What the task asks: Write out the material below word for word, without the pictures.

Data supplied:
*** Begin section ***

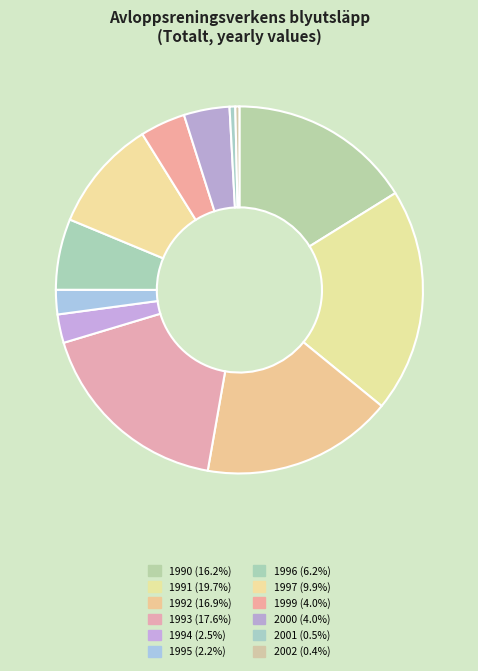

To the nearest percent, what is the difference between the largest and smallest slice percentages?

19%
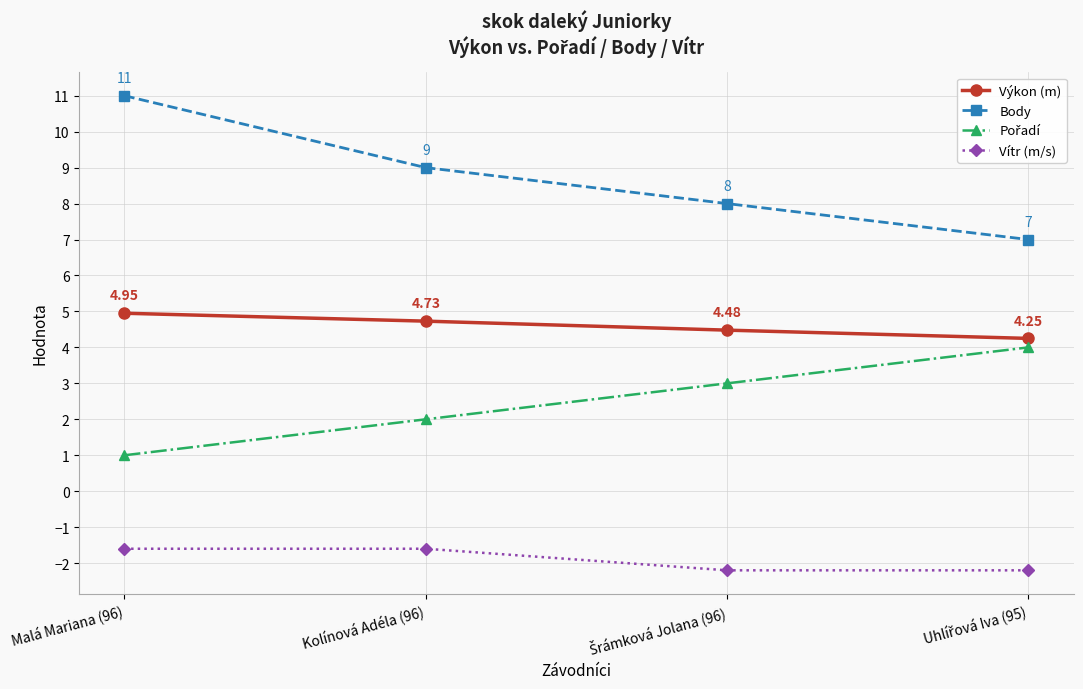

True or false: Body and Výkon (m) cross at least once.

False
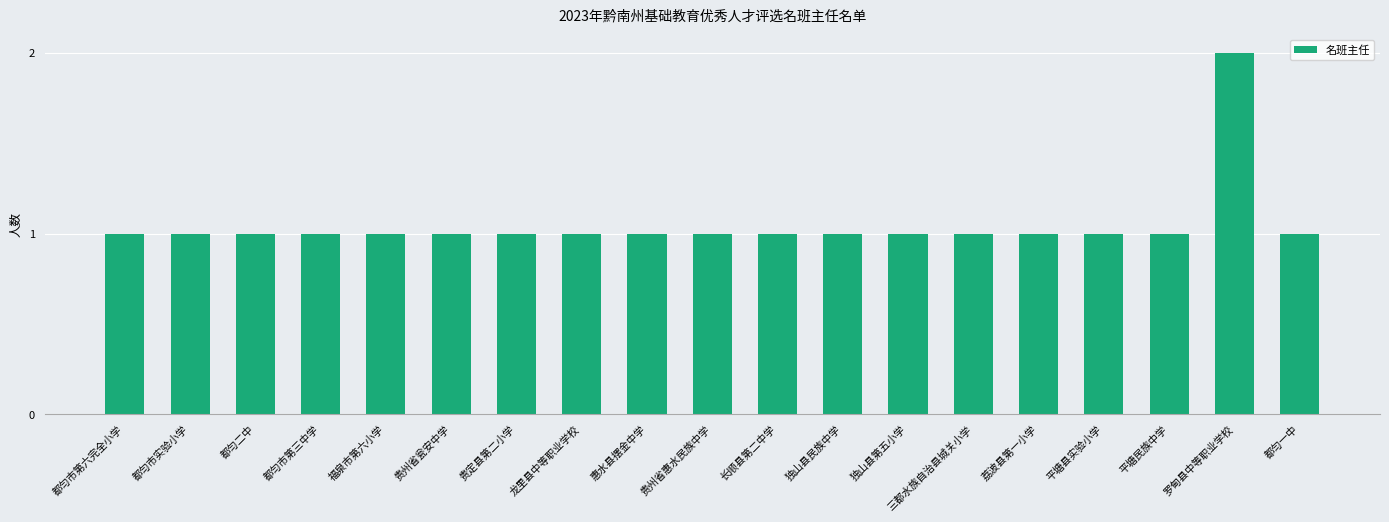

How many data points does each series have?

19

*** End section ***

Result for this exercise:
To the nearest percent, what is the difference between the largest and smallest slice percentages?

19%

True or false: Body and Výkon (m) cross at least once.

False

How many data points does each series have?

19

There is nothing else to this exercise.